The Wild West. A mere mention sparks images of dusty wagon trails, rugged cowboy adventures and saloon-filled towns built by gold-mining hopefuls. In the late 1800s, the invasion of settlers into American Indian territory led to a lawless every-man-for-himself existence often filled with greed, ruthlessness and violence.
And that's where video game developer Neversoft comes in. It aims to replicate the worst the West has to offer in its latest effort, Gun. With a cinematic feel as big as the Montana sky, this action-adventure game revels in conquering uncharted (or at least rarely traversed) gaming territory.
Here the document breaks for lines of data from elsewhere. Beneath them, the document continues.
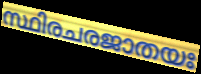
സ്ഥിരചരജാതയഃ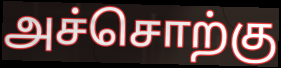
அச்சொற்குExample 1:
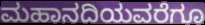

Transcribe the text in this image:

ಮಹಾನದಿಯವರೆಗೂ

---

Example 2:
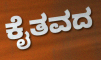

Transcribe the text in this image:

ಕೈತವದ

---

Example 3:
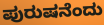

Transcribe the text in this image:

ಪುರುಷನೆಂದು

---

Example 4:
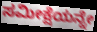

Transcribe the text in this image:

ಸಮೀಕ್ಷೆಯನ್ನೇ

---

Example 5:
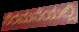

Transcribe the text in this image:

ಸೆರಮನೆಯಲ್ಲಿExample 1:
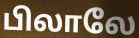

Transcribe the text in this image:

பிலாலே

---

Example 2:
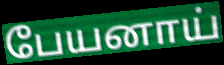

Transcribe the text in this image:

பேயனாய்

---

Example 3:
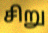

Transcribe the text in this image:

சிறு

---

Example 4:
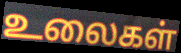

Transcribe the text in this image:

உலைகள்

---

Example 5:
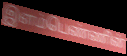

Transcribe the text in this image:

இளம்பெண்ணின்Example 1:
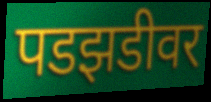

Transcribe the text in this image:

पडझडीवर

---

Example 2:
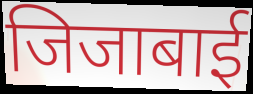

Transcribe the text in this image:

जिजाबाई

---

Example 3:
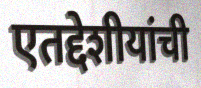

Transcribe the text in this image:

एतद्देशीयांची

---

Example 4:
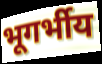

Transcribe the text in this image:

भूगर्भीय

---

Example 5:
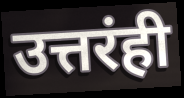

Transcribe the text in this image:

उत्तरंही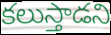
కలుస్తాడని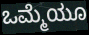
ಒಮ್ಮೆಯೂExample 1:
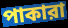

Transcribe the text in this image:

পাকারা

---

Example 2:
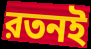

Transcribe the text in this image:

রতনই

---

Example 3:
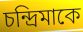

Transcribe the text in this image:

চন্দ্রিমাকে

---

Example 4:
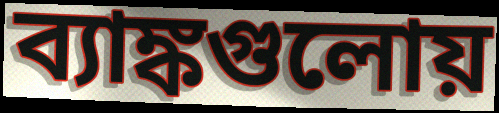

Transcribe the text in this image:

ব্যাঙ্কগুলোয়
Unfortunately, it takes the same attitude in adding a modern—and completely unnecessary—twist.
Gun's story centers on gunslinger Colton White, who was raised in the Rockies by an aging mountain man named Ned. When Ned is killed in a riverboat ambush, Colton vows revenge and heads off to find the murderers. His journey takes him across bandit-filled badlands, into Apache and militia territory, and through settler towns. Along the way, the cowboy encounters (and engages) prostitutes, vagabonds, crooked marshals and even more corrupt mercenaries, all while discovering more about himself than he bargained for.
Players get a similar deal when it comes to the game's over-the-top brutality, language and alcohol use. While Gun doesn't necessarily inhabit Resident Evil territory in terms of blood and gore, it certainly seems to relish the "freedom" that goes along with an M rating. Victims of all kinds are decapitated, dismembered and even desecrated. Heads blow up, necks are slit and eyes are gouged. In short, there's nary a scene that doesn't come with blood virtually pouring into players' laps.
The game's makers, of course, defend theese graphic depictions. Neversoft president Joel Jewett says, "If you go back to the time period from the end of the Civil War, 1865 to 1890 ... you've got roughly 30 years where you cannot believe how much happened in the Western United States. There's an unlimited amount of epic blood, guts, death." Producer Irwin Chen adds that times—and morality—were different then: "[This] isn't your standard old Western. The bad guy doesn't always wear the black hat and the good guy doesn't always get the girl and ride off into the sunset. Gun sets itself in the real West, where good and bad blurred together as murder became the only means of justice and greed corrupted all but the most righteous."
Did anarchy and violence accompany the Western expansion? Certainly. We know for a fact that these were bloody times in which order was established by whoever possessed the fastest draw or the biggest weapon. That still doesn't necessitate the extent to which the shoot-'em-up Gun glorifies the most spectacular ways to kill and the most debase of existences.
Indeed, violence isn't the only negative yet ever-present element here. To restore health, Colton takes swigs from liquor bottles collected along the way. As Ned faces death, his last words instruct Colton to go find a prostitute named Jenny, who, along with providing further guidance, lends her services to him. Add to this a never-ending stream of obscenities (f-words, s-words and misuses of God's and Jesus' names included) and some severely misguided spirituality. So-called "Christian" symbols and characters are misused throughout. And the game opens with the Lord's Prayer being uttered as Colton puts a bullet through an attacker's skull.
So Gun is filled to the brim with foul content. Case closed, right? Not exactly. Because even more disturbing than the game's content is its high quality craftsmanship—that makes all the messy morality seem OK. Hard-core gamers may criticize this adventure's difficulty level, but pros and rookies alike will agree that the project's visual, audio and gameplay aspects are remarkable. Like Grand Theft Auto, this is a limitless world in which players can spend hours on side missions ranging from poker games to riding for the Pony Express to hunting wild game. Meanwhile, the main story line is broken up into bite-size missions that never feel redundant.
All of this adds up to an intriguing journey that's ultra-violent and crude yet addictive in nature—just how the game's makers planned it. "There just aren't any good adventure games these days," claims Neversoft director of development Scott Pease. "So ... our goal [was] to marry some kick-a-- third-person and first-person shooting mechanics with a wide open, free-roaming adventure where you have this huge world to play with. On top of that, we built this epic story that's kind of true to the West, true to the mythic tales of violence."
"Kind of" is the key element there. Obviously, the Wild West was exactly that—wild. But recreating the era with freeze-frame depictions of heads being blast off and blood spewing from dismembered bodies seems like a whole lot of overkill.